- Document section
Geometry in Physics

This course is the module G1 of the Master in Mathematical Physics Program but is open to all degree programs.

Class begins on October 18

Please register here for the exercise classes: URM

All further information including lecture notes, lecture recordings, and homework assignments will be provided on ILIAS. 

You can log in to both pages with your university access data.

Course Language:
English

Prerequisites:
Math: Analysis 1 and 2 and linear algebra.
Physics: Prior knowledge is sometimes helpful but not required.

Contents:
The course provides an introduction to fundamental methods of differential geometry and their relevance for physics. Particular topics are manifolds, differential forms, Riemannian metrics and associated notions of curvature, Riemannian geometry of submanifolds, real and complex vector bundles, and connections. Applications of these concepts in Physics are discussed. 

Learning goals:
Students obtain knowledge, understanding, and acquaintance with the use of the listed notions of differential geometry. They develop, in particular, a deeper understanding of differential and integral calculus and experience through examples how the mathematical notions are naturally applied within physical theories. 

Exercises:
The two weekly 90-minute lectures are accompanied by one weekly 90-minute exercise class, held by Paul Hege, where the weekly homework assignments will be discussed. Participants need to register here for the exercises.

Literature:
In addition to the lecture notes, the following text books could be helpful.

- John Lee, Introduction to smooth manifolds

- John Lee, Riemannian manifolds: An introduction

- Chris Isham, Modern differential geometry for physicists

- M. Nakahara, Geometry, Topology and Physics

- Required action 1
Repeat the lines of the stored entries from the line containing "The following terminology" through the line containing "Updating the audit", both included.

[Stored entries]
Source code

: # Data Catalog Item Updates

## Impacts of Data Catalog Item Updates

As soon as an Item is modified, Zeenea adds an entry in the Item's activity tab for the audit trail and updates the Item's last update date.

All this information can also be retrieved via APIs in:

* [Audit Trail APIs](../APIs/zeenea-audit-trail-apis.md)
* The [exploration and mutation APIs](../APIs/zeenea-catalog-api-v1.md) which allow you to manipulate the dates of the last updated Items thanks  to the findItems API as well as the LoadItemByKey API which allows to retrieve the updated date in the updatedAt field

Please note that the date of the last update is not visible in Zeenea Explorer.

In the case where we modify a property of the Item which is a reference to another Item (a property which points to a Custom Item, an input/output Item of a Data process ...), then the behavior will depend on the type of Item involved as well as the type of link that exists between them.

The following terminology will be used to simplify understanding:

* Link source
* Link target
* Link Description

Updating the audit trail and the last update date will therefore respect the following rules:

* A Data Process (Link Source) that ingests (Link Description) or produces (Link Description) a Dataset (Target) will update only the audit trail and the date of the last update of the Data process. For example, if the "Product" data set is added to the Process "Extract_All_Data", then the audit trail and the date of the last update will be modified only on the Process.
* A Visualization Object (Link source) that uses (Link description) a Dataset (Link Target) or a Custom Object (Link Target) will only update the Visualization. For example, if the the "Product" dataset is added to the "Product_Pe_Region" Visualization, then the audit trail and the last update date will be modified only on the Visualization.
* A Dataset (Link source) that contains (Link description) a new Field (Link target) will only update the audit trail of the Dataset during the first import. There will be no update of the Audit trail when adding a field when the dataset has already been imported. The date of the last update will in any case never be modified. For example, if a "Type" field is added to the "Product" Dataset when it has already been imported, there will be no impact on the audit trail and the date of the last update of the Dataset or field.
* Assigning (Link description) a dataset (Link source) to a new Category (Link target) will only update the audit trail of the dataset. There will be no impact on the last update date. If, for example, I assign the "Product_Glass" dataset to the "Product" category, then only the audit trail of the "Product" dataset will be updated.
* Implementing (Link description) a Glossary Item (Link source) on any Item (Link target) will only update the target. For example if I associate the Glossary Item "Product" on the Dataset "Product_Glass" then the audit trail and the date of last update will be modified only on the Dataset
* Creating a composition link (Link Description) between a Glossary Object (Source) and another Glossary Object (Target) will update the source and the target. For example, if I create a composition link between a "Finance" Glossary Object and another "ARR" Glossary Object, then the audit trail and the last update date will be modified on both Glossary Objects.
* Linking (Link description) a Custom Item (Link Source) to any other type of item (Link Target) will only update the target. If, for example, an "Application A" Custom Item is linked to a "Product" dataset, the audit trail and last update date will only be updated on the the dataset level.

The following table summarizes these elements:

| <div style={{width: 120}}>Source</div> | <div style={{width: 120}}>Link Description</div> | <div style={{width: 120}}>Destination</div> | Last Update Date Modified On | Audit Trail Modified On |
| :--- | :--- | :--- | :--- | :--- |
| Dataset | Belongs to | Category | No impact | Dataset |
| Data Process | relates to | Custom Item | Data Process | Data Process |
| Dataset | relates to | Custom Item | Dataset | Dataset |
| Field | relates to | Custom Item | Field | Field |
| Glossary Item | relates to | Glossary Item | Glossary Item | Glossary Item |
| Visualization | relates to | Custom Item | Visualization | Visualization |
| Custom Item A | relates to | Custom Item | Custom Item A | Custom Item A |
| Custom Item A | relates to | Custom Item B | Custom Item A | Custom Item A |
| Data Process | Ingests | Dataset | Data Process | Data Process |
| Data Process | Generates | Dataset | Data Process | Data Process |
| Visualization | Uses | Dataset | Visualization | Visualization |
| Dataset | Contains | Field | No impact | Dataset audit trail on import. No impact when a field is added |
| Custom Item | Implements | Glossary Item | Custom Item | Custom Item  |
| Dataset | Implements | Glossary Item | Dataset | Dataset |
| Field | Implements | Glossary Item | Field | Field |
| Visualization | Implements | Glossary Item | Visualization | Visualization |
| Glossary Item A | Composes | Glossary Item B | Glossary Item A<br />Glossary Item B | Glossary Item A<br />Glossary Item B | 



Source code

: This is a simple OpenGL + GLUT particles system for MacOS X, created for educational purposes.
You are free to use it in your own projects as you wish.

- Required action 2
According to the geometry in physics course page, what is the weekly exercise class for, and how does it relate to the lectures? Answer in one to three sentences.

- Task response 1
The following terminology will be used to simplify understanding:

* Link source
* Link target
* Link Description

Updating the audit trail and the last update date will therefore respect the following rules:

- Task response 2
The weekly exercise class is where the weekly homework assignments are discussed. It is one 90-minute session each week, held by Paul Hege, that accompanies the two weekly 90-minute lectures, and participants need to register for it.